65. The film of claim 58, which has a conductivity of from 1·10−8 to 4·100 S/cm2.

66. The film of claim 58, which has a film weight of at least 1 to 2000 mg/m2.

67. The film of claim 58, which has a film weight of 10 to 1200 mg/m2.

68. The film of claim 58, which has a film weight of 100 to 800 mg/m2.

69. A composite comprising at least one film of claim 58, overlaid by at least one coating.

70. The composite of claim 69, in which the coating comprises at least 50% by weight of organic polymeric material.

71. The composite of claim 69, in which the coating comprises inorganic material.

72. The composite of claim 69, in which the coating comprises at least one inorganic Ti or Zr compound or a combination of two or more of these.

73. The composite of claim 69, in which the coating comprises titanium oxide, titanium hydroxide, zirconium oxide, zirconium hydroxide, or a combination of two or more of these.

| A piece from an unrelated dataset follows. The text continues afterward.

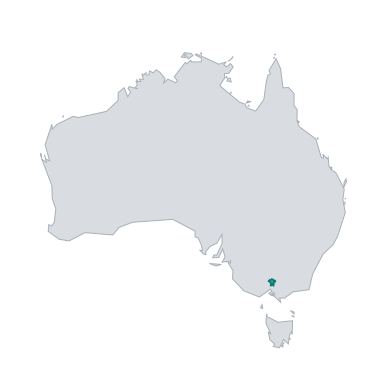 location of Mitchell, Victoria, Australia, rotated 6°
{"feature_id": "25037944B63787272509894", "entity_name": "Mitchell", "entity_type": "district", "adm_level": 2, "iso_a3": "AUS", "parent_name": "Australia", "parent_adm1": "Victoria", "projection": "mercator", "projection_center": [145.144, -37.175], "detail": "fine", "context": "in_parent", "style": "filled", "palette": "teal", "viewbox_px": 384, "rotation_deg": 6, "n_neighbors": 0, "source": "geoboundaries", "source_scale": "gbopen_adm2", "svg_char_len": 5328}
<svg xmlns="http://www.w3.org/2000/svg" viewBox="0 0 384 384"><g transform="rotate(6 192 192)"><path d="M267.2,60.2L271.6,78.9L277.1,78.0L283.3,83.6L284.3,95.1L288.0,99.2L288.9,110.0L291.6,115.7L309.6,126.3L316.8,143.8L318.9,144.7L319.2,141.6L323.2,144.8L323.8,143.2L325.5,152.2L327.8,154.9L333.0,157.7L343.1,173.2L342.8,183.6L346.6,196.4L341.5,220.6L337.9,229.6L328.9,240.0L320.6,260.8L318.6,276.9L302.9,280.8L295.2,287.8L290.3,288.4L291.7,292.5L284.1,286.6L285.2,285.2L284.7,283.7L283.3,283.7L280.8,286.2L278.9,284.7L282.0,282.3L280.2,280.4L270.0,289.4L253.9,284.9L241.4,274.2L241.0,265.9L235.2,258.4L237.7,258.7L237.6,256.5L229.3,258.7L231.7,253.2L228.5,245.4L225.5,254.3L219.4,255.2L220.4,252.2L223.2,252.2L227.3,239.9L226.2,230.9L222.1,240.4L215.9,244.1L211.8,249.9L212.4,252.9L210.0,252.5L206.0,249.2L208.5,249.1L206.7,243.4L202.9,237.0L199.7,236.2L199.2,230.6L175.7,221.2L136.0,228.3L123.3,234.8L117.7,243.0L89.9,243.6L74.8,253.5L64.6,252.9L53.1,246.1L53.0,239.4L55.8,240.5L58.2,236.4L58.3,222.9L53.6,212.9L52.0,200.4L39.2,175.0L44.2,177.7L41.3,170.1L43.3,174.6L47.1,175.9L41.0,160.3L45.6,139.2L46.5,144.2L50.8,138.7L66.0,129.2L71.3,129.8L98.6,120.7L108.9,108.7L108.2,100.9L113.6,95.4L118.1,104.0L120.5,99.2L117.6,95.8L118.5,93.7L127.3,95.1L124.5,94.3L126.4,90.9L124.8,87.9L129.5,87.5L127.8,85.3L131.8,85.0L130.4,81.8L133.8,78.2L134.1,80.3L136.8,80.1L137.1,76.0L141.0,77.5L143.5,74.2L147.7,76.4L153.4,82.1L152.4,86.6L156.2,82.3L164.3,85.1L165.9,82.7L162.3,79.3L171.8,63.9L173.6,64.9L176.9,61.1L178.0,62.7L187.7,61.6L187.4,57.9L180.9,55.2L182.0,54.2L205.3,62.1L212.1,59.2L210.4,62.2L213.3,63.9L216.8,60.3L219.9,63.3L216.2,70.1L212.1,70.8L212.3,75.7L208.5,83.4L229.7,97.6L235.5,99.1L237.4,102.5L246.9,104.8L253.8,92.5L254.3,74.6L255.3,67.9L257.7,66.4L255.9,63.3L261.7,50.6L267.2,60.2ZM278.9,307.7L291.1,312.6L305.5,309.5L306.5,323.3L305.5,320.8L304.0,323.8L303.7,333.0L298.5,329.2L295.3,337.8L289.0,337.1L290.3,334.7L284.8,330.7L282.6,323.5L285.0,324.7L279.3,314.9L278.9,307.7ZM170.0,54.3L176.7,54.3L178.7,56.2L174.3,60.0L170.0,54.3ZM216.8,261.3L228.8,261.0L223.7,263.1L216.8,261.3ZM218.1,74.7L219.5,78.5L215.2,77.9L215.9,75.1L218.1,74.7ZM342.5,171.4L342.2,166.7L343.8,162.8L344.5,165.6L342.5,171.4ZM302.1,299.7L306.1,300.8L306.3,302.7L302.1,299.7ZM169.3,55.4L171.7,59.2L167.4,58.9L169.3,55.4ZM274.5,300.5L272.2,300.0L273.5,296.8L274.5,300.5ZM240.8,96.0L238.7,97.2L236.7,97.8L237.7,95.6L240.8,96.0ZM39.2,173.9L37.6,171.7L37.4,169.5L37.7,169.4L39.2,173.9ZM305.4,304.5L306.9,305.8L304.0,304.7L305.4,304.5ZM326.9,152.8L328.5,152.8L328.5,154.8L326.9,152.8ZM289.4,109.8L291.3,111.0L290.9,111.7L289.4,109.8ZM298.4,334.3L298.6,336.6L297.1,335.9L298.4,334.3ZM345.2,185.4L345.3,188.1L345.1,188.0L345.2,185.4ZM187.0,54.1L185.9,53.1L186.7,52.6L187.0,54.1ZM218.3,54.3L216.7,56.2L218.6,52.9L218.3,54.3ZM345.4,182.3L344.7,183.2L345.2,182.2L345.4,182.3ZM220.8,89.3L219.8,89.7L220.3,88.7L220.8,89.3ZM214.8,74.6L213.6,74.8L214.3,73.6L214.8,74.6ZM56.3,129.3L56.0,130.9L55.5,130.8L56.3,129.3ZM259.8,49.7L259.7,51.0L259.3,50.1L259.8,49.7ZM283.3,284.5L283.6,285.5L283.2,285.2L283.3,284.5ZM216.2,56.8L214.0,58.1L216.3,56.4L216.2,56.8ZM130.6,79.9L129.7,80.8L130.3,79.8L130.6,79.9ZM299.3,332.6L298.5,333.1L299.0,332.2L299.3,332.6ZM239.8,100.6L238.6,100.6L239.2,99.8L239.8,100.6ZM126.0,86.9L125.4,87.4L125.4,86.2L126.0,86.9ZM305.2,327.8L304.1,328.5L304.4,327.2L305.2,327.8ZM260.5,46.2L260.4,47.1L259.7,46.6L260.5,46.2ZM282.7,285.8L283.8,286.8L282.0,286.5L282.7,285.8ZM311.8,126.2L311.0,126.2L311.3,125.2L311.8,126.2ZM318.5,141.4L318.1,141.4L318.4,140.6L318.5,141.4ZM279.4,306.0L279.2,306.8L278.9,305.8L279.4,306.0Z" fill="#d9dde1" stroke="#a8b0b8" stroke-width="1"/><path d="M277.6,272.4L277.6,272.5L277.5,272.8L277.8,272.8L278.0,272.8L278.7,272.8L278.8,272.8L279.0,273.0L279.0,273.3L278.9,273.3L278.9,273.5L278.9,273.8L279.0,273.9L279.3,273.9L279.6,273.9L279.7,274.0L279.8,274.1L279.7,274.4L279.7,274.5L279.9,274.6L280.0,274.6L279.9,274.9L280.0,274.9L280.1,275.0L280.1,274.9L280.1,275.0L280.3,275.1L280.2,275.1L280.4,275.1L280.4,275.3L280.5,275.3L280.4,275.4L280.4,275.5L280.3,275.8L280.3,276.0L280.2,276.2L280.3,276.2L280.3,276.3L280.4,276.2L280.3,276.3L280.2,276.5L280.3,276.5L280.2,276.5L280.3,276.5L280.2,276.5L281.0,276.7L281.0,276.4L281.1,276.0L281.6,276.1L281.7,275.9L281.9,275.7L282.0,275.7L282.1,275.8L282.3,275.8L282.5,275.8L282.5,276.0L282.8,276.3L282.8,276.2L283.1,275.8L283.1,275.4L283.1,275.2L283.1,274.9L283.1,275.0L283.1,274.8L283.0,274.7L282.8,274.7L282.6,274.6L282.5,274.4L282.4,274.4L282.4,274.5L282.3,274.4L282.3,274.2L282.3,273.9L282.5,273.8L282.6,273.7L282.8,273.6L282.9,273.4L282.8,273.2L283.0,273.2L283.3,272.9L283.5,272.8L283.8,272.8L283.8,272.7L284.1,272.5L284.1,272.2L284.3,272.1L284.3,271.9L284.2,271.8L284.1,271.7L283.9,271.6L283.7,271.7L283.6,271.8L283.4,272.0L283.4,271.9L283.2,271.8L283.3,271.7L283.2,271.6L283.3,271.4L283.2,271.4L283.1,271.2L282.9,271.1L282.7,271.3L282.0,271.3L282.0,271.2L282.0,270.9L281.9,270.8L281.8,270.7L281.7,270.6L281.4,270.4L281.2,270.4L280.6,270.2L280.6,270.3L280.6,270.5L280.4,270.5L280.2,270.5L279.8,270.8L279.7,270.9L279.7,271.0L279.6,271.4L279.5,271.5L279.4,271.5L279.2,271.5L278.9,271.6L278.8,271.8L278.7,271.7L278.7,271.8L278.4,272.0L278.4,271.9L278.2,271.8L277.9,271.9L277.7,271.9L277.6,272.0L277.6,272.3L277.6,272.4Z" fill="#14b8a6" stroke="#0f766e" stroke-width="1.5"/></g></svg>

74. The composite of claim 69, in which the coating is a primer, paint, lacquer, ink, varnish or adhesive.

75. The composite of claim 69, in which the coating is a primer, further comprising a finish coat overlaying the primer.

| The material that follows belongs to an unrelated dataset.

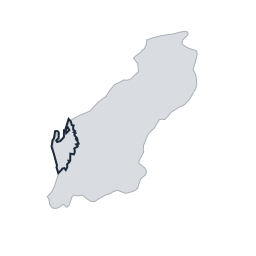 location of Vlorë, Vlorë, Albania, rotated 45°
{"feature_id": "67620474B72762453157270", "entity_name": "Vlorë", "entity_type": "district", "adm_level": 2, "iso_a3": "ALB", "parent_name": "Albania", "parent_adm1": "Vlorë", "projection": "equal_earth", "projection_center": [19.584, 40.349], "detail": "fine", "context": "in_parent", "style": "outline", "palette": "slate", "viewbox_px": 256, "rotation_deg": 45, "n_neighbors": 0, "source": "geoboundaries", "source_scale": "gbopen_adm2", "svg_char_len": 2246}
<svg xmlns="http://www.w3.org/2000/svg" viewBox="0 0 256 256"><g transform="rotate(45 128 128)"><path d="M82.4,74.7L82.6,71.0L83.5,65.3L83.0,63.4L83.5,60.1L81.8,55.7L79.0,52.5L81.7,46.9L85.6,40.2L89.3,34.9L93.7,29.3L96.6,24.0L99.8,19.4L102.5,18.0L103.9,19.0L104.6,21.0L104.4,26.9L105.4,28.9L107.2,30.5L111.2,29.7L115.6,28.2L121.5,25.1L122.5,25.3L124.7,26.9L129.3,34.1L132.4,40.4L138.4,42.6L141.8,45.1L146.1,48.8L148.2,52.6L151.2,64.1L151.5,71.1L150.7,74.3L150.0,75.1L147.3,86.5L148.0,92.3L148.0,96.2L145.7,97.7L144.2,100.1L146.7,109.6L146.5,113.7L146.6,118.3L151.1,129.0L153.7,132.3L156.0,133.8L159.1,143.6L160.9,145.3L168.1,144.4L171.7,145.5L173.1,147.8L173.4,149.4L173.0,154.9L174.8,159.2L177.3,163.5L177.3,166.2L175.7,170.5L172.8,175.6L169.0,177.6L164.7,179.3L162.7,183.2L161.7,187.4L159.8,190.6L158.7,194.0L156.9,201.0L156.5,203.6L153.6,206.1L149.1,207.2L145.1,207.4L142.4,208.6L141.0,211.0L138.5,212.9L137.0,213.8L137.0,215.9L138.9,220.4L141.0,224.0L141.0,226.9L140.0,227.7L136.7,227.4L136.0,228.4L135.7,231.7L134.8,234.5L133.5,236.2L131.1,238.0L126.8,237.4L122.8,234.6L120.7,233.8L119.5,233.8L119.2,227.0L117.4,221.7L111.0,209.0L90.3,196.7L85.4,191.1L83.3,186.5L81.1,182.1L83.2,182.0L85.2,183.1L87.8,184.4L88.8,182.2L87.7,177.4L82.4,166.2L82.0,163.1L84.6,153.8L89.0,143.3L88.7,130.6L90.1,121.0L88.6,114.8L87.9,107.2L91.0,97.1L93.7,94.6L95.4,91.4L95.5,80.6L89.4,75.6L82.4,74.7Z" fill="#d9dde1" stroke="#a8b0b8" stroke-width="1"/><path d="M79.6,163.6L84.9,173.6L85.1,170.2L88.0,171.0L88.0,175.4L86.0,173.9L84.4,175.0L89.2,179.9L89.4,185.0L87.8,188.0L86.1,187.6L86.0,186.7L86.1,184.8L85.2,183.2L83.9,181.9L82.3,180.2L81.3,180.0L80.2,180.2L78.7,181.7L82.8,187.4L83.4,190.2L87.1,195.2L94.2,198.9L104.1,204.6L105.3,206.4L110.6,209.2L110.6,204.4L110.3,203.1L111.3,201.4L113.7,201.7L112.7,198.6L110.6,196.7L110.6,193.6L109.1,193.1L110.2,192.0L105.4,186.9L108.4,184.9L107.8,183.5L106.8,182.0L104.5,180.5L104.7,179.0L105.5,177.7L105.3,176.2L102.9,176.2L104.2,174.0L103.0,173.6L102.0,173.3L101.5,173.1L101.2,172.6L100.4,172.7L99.8,172.8L100.0,171.9L98.7,172.0L98.8,171.2L95.4,171.0L94.5,170.2L94.5,168.8L92.7,169.4L92.7,167.6L90.4,167.9L88.4,166.0L87.8,164.7L86.2,165.7L82.9,163.8L79.6,163.6Z" fill="none" stroke="#1e293b" stroke-width="2"/></g></svg>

76. A method of coating a metal surface comprising:

A. providing a metal surface;

B. applying a film onto the metallic surface by contacting the metallic surface with the composition of any one of claims 12-60; and

C. applying at least one coating onto the film.

77. A method of preparing a polymer comprising polymerizing aminobenzoic acid in the presence of at least one strong acid and optionally at least one initiator.

78. The method of claim 77, in which the strong acid comprises hydrochloric acid.

79. The method of claim 77, in which the strong acid comprises nitric acid.

80. The method of claim 77, in which the strong acid comprises sulfuric acid.

81. The method of claim 77, in which the strong acid comprises perchloric acid.

82. The method of claim 77, wherein the polymer comprises poly(aniline-aminobenzoic acid).

83. A method of protecting a metallic surface comprising applying to the surface a film comprising an electroconductive copolymer according to claim 58.

84. The method of claim 83, wherein the film is formulated to release corrosion inhibiting anions when any corrosion starts.

85. The method of claim 83, wherein the film is formulated to release adhesive promoting anions when any corrosion starts.